REVITALISASI DAKWAH DI ABAD MODERN MENUJU BALDATUN THOYYIBATUN WA ROBBUN GHOFUR

  • Bagikan

“BANGSA ini sedang sakit”, barangkali ini adagium yang cukup untuk menggambarkan keadaan bangsa kita hari ini. Kenapa?, karena bangsa ini sedang berada dalam kondisi yang tidak baik-baik saja. Ibarat tubuh, jika ada salah satu dari anggotanya yang sakit, maka dapat menggangu fungsinya secara normal. Demikian pula sebuah bangsa, apabila ada salah satu elemen yang sakit, maka akan mengganggu proses berbangsa dan bernegara sehingga tidak berjalan dengan lancar, maksimal, efektif, dan efisisen.

Dari berbagai aspeknya, apakah politik, ekonomi, sosial budaya, pendidikan, kesehatan, dan lainnya masih menyisakan berbagai masalah. Dalam bidang politik misalnya, pemilihan pemimpin, legislatif, dan kepala daerah, dengan sistem demokrasi ala barat yang diagung-agungkan ternyata tidak mampu melahirkan pemimpin yang kredibel, jujur dan amanah.

Hal ini tampak dari bagaimana para pemimpin mengelola kekuasaannya yang kurang professional sehingga meninggalkan banyak masalah di berbagai lini, dan besarnya tingat korupsi yang terjadi.

Di Asia sendiri, sebagaimana yang dirilis oleh Lembaga pemantau indeks korupsi global, (Transparency International) dalam laporan bertajuk ‘Global Corruption Barometer-Asia’, Indonesia masuk menjadi negara nomor tiga paling korup di Asia. Posisi pertama ditempati India diikuti Kamboja di peringkat kedua.

Dalam bidang pendidikan, lagi-lagi, dengan lebih mengedepankan sistem pendidikan ala Barat, terbukti kurang efektif dalam melahirkan ilmuan, akdemisi, dan intelektual yang benar-benar memiliki tanggung jawab dan akhlakul karimah.

- _Yang Harus Dikerjakan_
A - Ketik ulang tanpa perubahan bagian artikel tentang revitalisasi dakwah mulai dari "Dari berbagai aspeknya, apakah" sampai dengan "jujur dan amanah.".
B - Ulangi persis baris-baris catatan dari baris pertama catatan sampai dengan baris yang memuat "Нарушители раздували деньги на", termasuk baris itu.

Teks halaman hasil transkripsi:
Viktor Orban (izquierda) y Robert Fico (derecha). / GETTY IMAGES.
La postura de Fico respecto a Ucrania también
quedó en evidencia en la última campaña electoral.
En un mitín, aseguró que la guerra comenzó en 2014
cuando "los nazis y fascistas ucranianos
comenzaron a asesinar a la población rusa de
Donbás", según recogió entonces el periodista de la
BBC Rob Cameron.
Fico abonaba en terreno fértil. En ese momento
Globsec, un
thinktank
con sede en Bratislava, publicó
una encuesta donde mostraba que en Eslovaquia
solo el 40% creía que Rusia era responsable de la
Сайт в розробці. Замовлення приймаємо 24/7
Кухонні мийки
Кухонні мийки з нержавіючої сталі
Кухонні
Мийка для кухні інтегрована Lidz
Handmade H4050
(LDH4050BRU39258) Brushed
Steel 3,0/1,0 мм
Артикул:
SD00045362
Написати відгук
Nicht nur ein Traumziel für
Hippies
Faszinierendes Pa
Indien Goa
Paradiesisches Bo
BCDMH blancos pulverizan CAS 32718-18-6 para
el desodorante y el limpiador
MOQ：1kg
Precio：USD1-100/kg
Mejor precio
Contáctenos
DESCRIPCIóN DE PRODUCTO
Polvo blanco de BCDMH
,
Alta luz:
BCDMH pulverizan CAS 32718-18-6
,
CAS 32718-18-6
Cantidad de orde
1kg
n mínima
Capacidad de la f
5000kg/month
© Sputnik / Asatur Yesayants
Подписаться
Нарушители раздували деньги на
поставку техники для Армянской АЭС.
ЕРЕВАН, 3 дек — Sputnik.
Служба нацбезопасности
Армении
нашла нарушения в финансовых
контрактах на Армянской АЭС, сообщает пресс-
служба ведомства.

- _Jawaban Setiap Tugas_
A -
Dari berbagai aspeknya, apakah politik, ekonomi, sosial budaya, pendidikan, kesehatan, dan lainnya masih menyisakan berbagai masalah. Dalam bidang politik misalnya, pemilihan pemimpin, legislatif, dan kepala daerah, dengan sistem demokrasi ala barat yang diagung-agungkan ternyata tidak mampu melahirkan pemimpin yang kredibel, jujur dan amanah.

B -
Viktor Orban (izquierda) y Robert Fico (derecha). / GETTY IMAGES.
La postura de Fico respecto a Ucrania también
quedó en evidencia en la última campaña electoral.
En un mitín, aseguró que la guerra comenzó en 2014
cuando "los nazis y fascistas ucranianos
comenzaron a asesinar a la población rusa de
Donbás", según recogió entonces el periodista de la
BBC Rob Cameron.
Fico abonaba en terreno fértil. En ese momento
Globsec, un
thinktank
con sede en Bratislava, publicó
una encuesta donde mostraba que en Eslovaquia
solo el 40% creía que Rusia era responsable de la
Сайт в розробці. Замовлення приймаємо 24/7
Кухонні мийки
Кухонні мийки з нержавіючої сталі
Кухонні
Мийка для кухні інтегрована Lidz
Handmade H4050
(LDH4050BRU39258) Brushed
Steel 3,0/1,0 мм
Артикул:
SD00045362
Написати відгук
Nicht nur ein Traumziel für
Hippies
Faszinierendes Pa
Indien Goa
Paradiesisches Bo
BCDMH blancos pulverizan CAS 32718-18-6 para
el desodorante y el limpiador
MOQ：1kg
Precio：USD1-100/kg
Mejor precio
Contáctenos
DESCRIPCIóN DE PRODUCTO
Polvo blanco de BCDMH
,
Alta luz:
BCDMH pulverizan CAS 32718-18-6
,
CAS 32718-18-6
Cantidad de orde
1kg
n mínima
Capacidad de la f
5000kg/month
© Sputnik / Asatur Yesayants
Подписаться
Нарушители раздували деньги на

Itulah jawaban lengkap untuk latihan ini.